= 出された問題 1 =
ヨルダン川西岸の併合についての記事によると、パレスチナ人を対象にした先月の世論調査で、トランプ案に反対した人は何%でしたか。
= 出された問題 2 =
ヨルダン川西岸の併合についての記事を、最後の文の続きから書き進めてください。

= もとの文章 =
———
【7月19日 AFP】6月に放映されたイスラエルのテレビ番組で、パレスチナ自治区ヨルダン川西岸(West Bank)の一部地域のイスラエル併合を希望すると述べたパレスチナ住民数人が、パレスチナ当局に逮捕された。関係筋が明らかにした。

 ドナルド・トランプ(Donald Trump)米大統領は1月に発表した中東和平案で、国際法上違法とみなされているユダヤ人入植地を含めたヨルダン川西岸の広い範囲をイスラエルに併合するための支援を約束した。

 だが、パレスチナ自治政府はヨルダン川西岸のいかなる部分の併合も一切認めておらず、またパレスチナの世論調査でも圧倒的多数がそれに同意している。

 そうした中、イスラエルのテレビ取材に応じた西岸地区在住のパレスチナ人らは、パレスチナ当局や世論とは真っ向から異なる意見を述べた。番組でのインタビューは隠しカメラで撮影され、個人の顔や音声は身元が分からないよう加工して放映された。

 1人目は「イスラエルの身分証が欲しい」と述べ、2人目は「イスラエルが敵なんじゃない。イスラエル政府が敵なのだ」と答えた。3人目は、自分は「イスラエルを選んだ」のであって、公の場でそれを口にすることも怖くないと述べた。

 この報道番組を制作したイスラエルの著名なジャーナリスト、ツビ・イェヘズケリ(Tzvi Yehezkeli)氏によると、インタビューの中でイスラエルへの併合を支持すると語った少なくとも6人が、後にパレスチナ当局に逮捕されたという。

 イェヘズケリ氏はAFPに対し、「撮影した全員の顔をぼかし、声を変えたにもかかわらず、(パレスチナ)当局が身元を割り出し、(数人を)拘束したことに非常に驚いている」と語った。

 だが、AFPの取材に応じたパレスチナ自治政府内務省報道官のガーサン・ニムル(Ghassan Nimr)氏は「われわれはこの件に関して誰も逮捕していない」と答え、パレスチナ警察報道官も同じく否定した。

 パレスチナの指導者らは、イスラエルへの併合は永続的な和平と2国家共存という解決策へ向けた希望を打ち砕き、新たな蜂起に火をつける危険性があると警告している。パレスチナ人を対象に先月行われた世論調査では、回答者の88%が「トランプ案」に反対し、52%が武装闘争の復活を支持すると答えた。ここ数週間では、ヨルダン川西岸の併合やトランプ案に対する抗議デモも広がっている。
———
= 項目の一覧 =
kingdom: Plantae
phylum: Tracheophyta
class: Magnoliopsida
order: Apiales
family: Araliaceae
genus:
———
= 答えの文 1 =
88%です。

= 答えの文 2 =
 それにもかかわらず、パレスチナ自治区で約4半世紀にわたって特派員を務めるイェヘズケリ氏はAFPに対し、パレスチナ指導部の徹底的な対立姿勢を共有していないパレスチナ人も多くいることに気付いたと指摘。

 インタビューでは「われわれは併合など気にしていない」「パレスチナ自治政府は失敗した」「腐敗している」などと述べる人もいたという。

 AFPが接触したあるパレスチナ人は、イェヘズケリ氏のインタビューに答えた親戚の一人が数週間、パレスチナ警察に拘束されていたと述べた。間もなく裁判が始まるという。

 だが、逮捕される「恐怖」はあるが、自分も同じくイスラエルへの併合を支持しており、「イスラエルがわれわれに市民権を与えてくれる」ことを期待していると語った。

 パレスチナの一部の識者は、こうした発言は占領下で数十年を過ごし、長い間望んでいた平和と繁栄を否定された人々の深い落胆を反映しているという。

 だが、イスラエルが平等な市民権をパレスチナ人に認めて受けいれる用意があるかといえば、答えはおそらくノーだ。

 イスラエルのベンジャミン・ネタニヤフ(Benjamin Netanyahu)首相は5月下旬、併合される地域に暮らすパレスチナ人がイスラエルの市民権を持つことはないだろうと述べた。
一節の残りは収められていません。